The whole camp curves along a twisting road, houses set on terrace slopes close together or hanging to hill sides that have had the wildlife cleared out. The roofs run with the land and are not symmetrical. There is no established grid, and footpaths are rough and well-worn in places, strengthened with reclaimed boards or stone.

Concrete buildings and sealed street roads are absent, as there is an evident infrastructure shortage. Builders raise schools and clinics on stilts and construct them the same way they build houses.

Domiz Camp, Iraq

Domiz sits near Duhok in northern Iraq and has housed Syrian Kurds since 2012. It is compact, dry, and increasingly urban in appearance. Most shelters have evolved from tents into cinder block homes with tin roofs, standing along dusty, winding streets edged with informal shops. Planners created the site layout, but residents quickly outgrew it by extending homes into alleys and setting up shops inside courtyards.

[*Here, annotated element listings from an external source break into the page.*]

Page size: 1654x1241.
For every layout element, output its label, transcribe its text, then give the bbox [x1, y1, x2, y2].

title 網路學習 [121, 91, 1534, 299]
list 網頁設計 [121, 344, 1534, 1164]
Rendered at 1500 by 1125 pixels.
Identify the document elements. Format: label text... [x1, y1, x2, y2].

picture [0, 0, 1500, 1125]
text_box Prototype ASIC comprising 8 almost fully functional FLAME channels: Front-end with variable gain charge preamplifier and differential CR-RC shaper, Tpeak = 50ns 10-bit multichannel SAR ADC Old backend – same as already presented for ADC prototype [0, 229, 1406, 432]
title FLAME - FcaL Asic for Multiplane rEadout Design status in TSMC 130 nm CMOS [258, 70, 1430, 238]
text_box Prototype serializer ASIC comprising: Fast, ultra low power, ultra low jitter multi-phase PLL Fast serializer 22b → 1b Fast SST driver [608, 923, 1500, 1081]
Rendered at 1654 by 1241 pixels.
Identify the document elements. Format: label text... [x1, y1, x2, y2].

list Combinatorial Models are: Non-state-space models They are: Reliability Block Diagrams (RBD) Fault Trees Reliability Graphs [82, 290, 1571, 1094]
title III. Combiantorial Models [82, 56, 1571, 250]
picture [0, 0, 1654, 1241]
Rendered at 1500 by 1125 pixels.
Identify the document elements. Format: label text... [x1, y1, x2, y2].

Residents added vertical roofs, and electricity reaches many homes, although irregularly. Cables draped across walkways are not an uncommon sight. Despite congestion, social space remains central as shared courtyards, tea stalls, and shaded thresholds define the architecture and pause points between compact homes. Schools and clinics sit at crossroads with narrow roads, and colorful murals with personal touches bring warmth to concrete walls.

Designing Dignity Without Blueprints

Architecture in refugee settlements may not follow traditional rules, but it demonstrates adaptability, resourcefulness, and spatial intelligence under constraint. People build these environments using minimal materials and evolving needs, yet they reveal patterns of organization, communal logic, and spatial problem-solving. 

In passive cooling techniques from self-built courtyards to adaptable layouts, every settlement can teach about the manner in which the approaches to design do not necessarily need blueprints. Refugee camps are a reminder that architecture does not only lie in what we design, but it is also what people create when their futures are at stake.